Setting the course for 2026
Much of the conference focused on challenges and priorities for 2026, the first year of implementing the Resolution of the 14th National Party Congress.
The minister candidly acknowledged outstanding difficulties, including the considerable task of steering fiscal policy to mobilise total social investment equivalent to around 40% of GDP. Achieving economic growth of 10% or higher in 2026, as set by the National Assembly and Government, will require what he described as “breakthroughs in thinking and institutions”.
The ministry intends to accelerate decentralisation, guided by the principle that “localities decide, localities implement, and localities take responsibility”. The aim is to remove bottlenecks, unlock financial resources for development, and attract high-quality capital flows into emerging sectors such as semiconductors, artificial intelligence, and international financial centres.
A bright spot anticipated in 2026 is the continued upgrading of Vietnam’s stock market.

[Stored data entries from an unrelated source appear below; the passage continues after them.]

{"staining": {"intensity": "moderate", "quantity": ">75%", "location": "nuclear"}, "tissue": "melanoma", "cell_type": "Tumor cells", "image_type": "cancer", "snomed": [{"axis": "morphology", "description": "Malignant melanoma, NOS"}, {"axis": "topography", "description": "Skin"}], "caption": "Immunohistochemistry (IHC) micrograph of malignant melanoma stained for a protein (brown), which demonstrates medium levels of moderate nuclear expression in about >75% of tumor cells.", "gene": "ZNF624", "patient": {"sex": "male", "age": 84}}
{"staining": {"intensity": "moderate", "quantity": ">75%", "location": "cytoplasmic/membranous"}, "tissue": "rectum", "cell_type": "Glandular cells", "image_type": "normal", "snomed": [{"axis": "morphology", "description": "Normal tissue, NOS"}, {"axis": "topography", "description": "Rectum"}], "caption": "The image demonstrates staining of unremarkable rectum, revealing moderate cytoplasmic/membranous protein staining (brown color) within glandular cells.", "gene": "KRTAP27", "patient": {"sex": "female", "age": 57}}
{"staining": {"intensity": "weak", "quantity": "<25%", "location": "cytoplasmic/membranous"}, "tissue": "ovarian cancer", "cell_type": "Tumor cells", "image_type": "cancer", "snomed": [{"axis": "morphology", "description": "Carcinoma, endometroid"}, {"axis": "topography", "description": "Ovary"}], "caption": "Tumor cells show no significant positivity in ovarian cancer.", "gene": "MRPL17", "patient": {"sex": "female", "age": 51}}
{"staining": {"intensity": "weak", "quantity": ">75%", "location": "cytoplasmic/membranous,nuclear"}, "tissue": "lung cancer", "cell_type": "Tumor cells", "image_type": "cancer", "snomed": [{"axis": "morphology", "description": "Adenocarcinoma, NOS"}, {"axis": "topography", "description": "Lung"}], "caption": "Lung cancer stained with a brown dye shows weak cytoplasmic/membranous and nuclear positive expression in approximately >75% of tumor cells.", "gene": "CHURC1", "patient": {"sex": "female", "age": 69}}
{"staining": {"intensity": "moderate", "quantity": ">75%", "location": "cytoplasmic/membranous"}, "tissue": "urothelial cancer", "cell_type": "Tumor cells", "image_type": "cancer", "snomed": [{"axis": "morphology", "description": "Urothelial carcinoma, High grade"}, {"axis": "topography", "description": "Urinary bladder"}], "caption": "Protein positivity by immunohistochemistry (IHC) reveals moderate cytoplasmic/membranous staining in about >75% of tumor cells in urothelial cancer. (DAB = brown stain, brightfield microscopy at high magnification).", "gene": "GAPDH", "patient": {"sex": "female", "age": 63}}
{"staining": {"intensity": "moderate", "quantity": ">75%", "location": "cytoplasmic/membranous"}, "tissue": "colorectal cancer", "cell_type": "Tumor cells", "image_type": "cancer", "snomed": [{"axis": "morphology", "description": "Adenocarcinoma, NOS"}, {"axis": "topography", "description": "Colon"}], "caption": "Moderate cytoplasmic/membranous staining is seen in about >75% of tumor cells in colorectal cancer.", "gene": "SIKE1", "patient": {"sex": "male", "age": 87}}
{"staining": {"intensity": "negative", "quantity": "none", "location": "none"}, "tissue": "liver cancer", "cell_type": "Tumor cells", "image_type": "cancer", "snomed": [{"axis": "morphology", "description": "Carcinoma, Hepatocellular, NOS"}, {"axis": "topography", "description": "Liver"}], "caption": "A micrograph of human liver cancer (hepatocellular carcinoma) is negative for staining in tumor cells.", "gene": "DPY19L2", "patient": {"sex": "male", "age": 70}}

Following its elevation by FTSE Russell in 2025 to secondary emerging market status, the priority now is to maintain stability and transparency while expanding modern financial products. With market capitalisation nearing 78% of GDP, the stock market is increasingly establishing itself as one of the economy’s principal channels for capital mobilisation.
For 2026, the ministry has set a State budget revenue target of more than 2.52 quadrillion VND, representing a 28.6% increase compared with the 2025 estimate. The budget deficit is to be contained at 4.2% of GDP, safeguarding national financial security as the country pursues its ambitious growth agenda./.